- _EXERCISE DETAILS_
Set every line of the data down again exactly, and keep the pictures out.

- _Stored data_

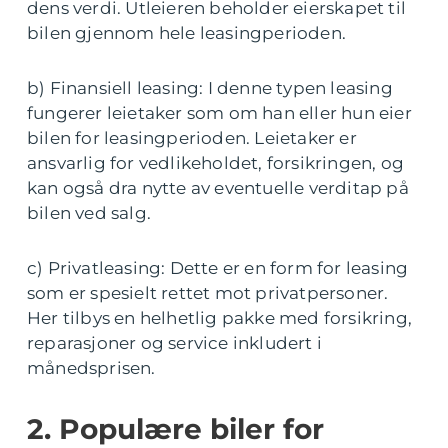
dens verdi. Utleieren beholder eierskapet til
bilen gjennom hele leasingperioden.
b) Finansiell leasing: I denne typen leasing
fungerer leietaker som om han eller hun eier
bilen for leasingperioden. Leietaker er
ansvarlig for vedlikeholdet, forsikringen, og
kan også dra nytte av eventuelle verditap på
bilen ved salg.
c) Privatleasing: Dette er en form for leasing
som er spesielt rettet mot privatpersoner.
Her tilbys en helhetlig pakke med forsikring,
reparasjoner og service inkludert i
månedsprisen.
2. Populære biler for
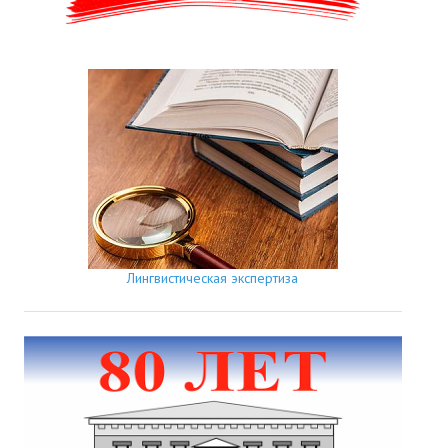
Лингвистическая экспертиза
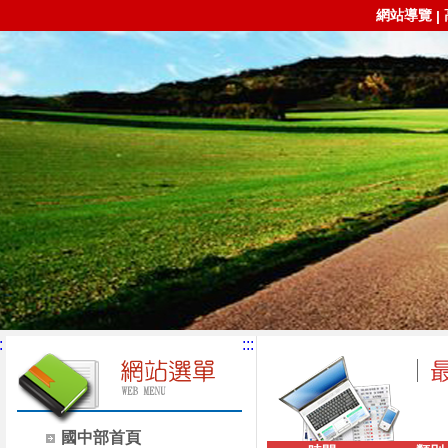
網站導覽
|
:
:::
國中部首頁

- _REPLY TO THE EXERCISE_
dens verdi. Utleieren beholder eierskapet til
bilen gjennom hele leasingperioden.
b) Finansiell leasing: I denne typen leasing
fungerer leietaker som om han eller hun eier
bilen for leasingperioden. Leietaker er
ansvarlig for vedlikeholdet, forsikringen, og
kan også dra nytte av eventuelle verditap på
bilen ved salg.
c) Privatleasing: Dette er en form for leasing
som er spesielt rettet mot privatpersoner.
Her tilbys en helhetlig pakke med forsikring,
reparasjoner og service inkludert i
månedsprisen.
2. Populære biler for
Лингвистическая экспертиза
網站導覽
|
:
:::
國中部首頁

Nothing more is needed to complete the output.